Are babies born anxious?

A fascinating newly released study has shed some light on the long running "nature versus nurture" debate. The study has found that newborn babies who exhibit highly reactive tendencies have a higher chance of developing symptoms of anxiety and depression later in life.

The nature–nurture debate has been prevalent for many decades. The theory in the 1940’s was that babies were born with a clean slate as far as personality and temperament were concerned and personality was formed from the environment. This week, the Molecular Psychiatry Journal has printed results from a research study into this old question. Are our personalities and behaviours determined by our biological make-up, are they nurtured by our environment, or can it be a mixture of the two? The researchers decided to go one step further and attempted to determine whether mental illnesses such as anxiety could be due to genetics or nurtured by external forces.

 

The likelihood of anxiety and symptoms of depression in later life


This study has been taking place over a number of years as it followed 135 children from babies to adulthood. Researchers found that behaviours which were prevalent in babies only a few months old, were comparable to behaviours witnessed in adult life. The studies found that for boys at least, being a fussy, reactive infant in the first few months of life could be associated with a stronger neurological reaction to unfamiliar faces at the age of 18. The researchers viewed this link as a sign of a propensity towards social anxiety and even depression in later life.
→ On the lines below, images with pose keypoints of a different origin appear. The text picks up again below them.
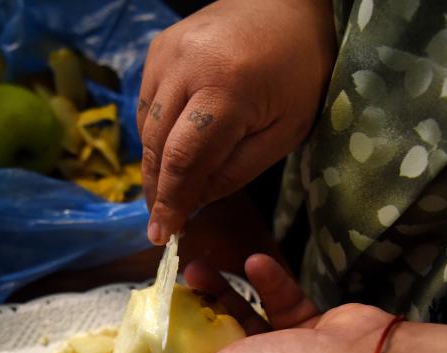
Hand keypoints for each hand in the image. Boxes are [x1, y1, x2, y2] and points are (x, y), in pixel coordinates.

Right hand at [138, 0, 334, 243]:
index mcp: (225, 88)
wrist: (292, 5)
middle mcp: (185, 66)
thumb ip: (236, 170)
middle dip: (155, 190)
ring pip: (145, 124)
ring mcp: (167, 52)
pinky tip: (168, 150)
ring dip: (152, 164)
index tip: (162, 235)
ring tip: (164, 193)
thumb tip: (194, 201)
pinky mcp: (160, 46)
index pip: (182, 160)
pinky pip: (146, 100)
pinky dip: (153, 132)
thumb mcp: (284, 131)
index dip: (170, 202)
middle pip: (156, 144)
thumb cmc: (301, 71)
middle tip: (159, 223)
“High reactive” and “low reactive” infants


When the babies were still very young (4 months old) researchers created two categories: “low reactive” and “high reactive” individuals. The “high reactive group” referred to babies who fussed and cried when presented with loud noises or unfamiliar smells, whereas “low reactive,” showed no overt fear or agitation when presented with the same stimuli. Researchers suspected that the “high reactive” infants would continue to have a negative response to unfamiliar stimuli up through adulthood, though as adults, this fear of the unfamiliar might manifest as social anxiety, generalized anxiety  or depression. When the researchers analysed the parts of the brain that signals threat and novelty, it was the individuals (and especially the boys) who had been classed as “high reactive” as babies who had the greater responses when shown unfamiliar faces. For instance, if a “high reactive” individual were to walk into a room full of strangers, their brains would interpret the situation as a threat.

Results can help with depression treatment


Dr. Carl Schwartz, the Massachusetts General Hospital psychiatrist who led the study explained that what these results were showing was that babies who are highly reactive at birth are likely to continue with this behaviour into adulthood. Though it is not in any way determining high anxiety in late life it shows how difficult it maybe for an individual such as this to start exhibiting extrovert behaviour. It was felt that having this knowledge at hand from an early age could help society nurture individuals into living with a certain temperament.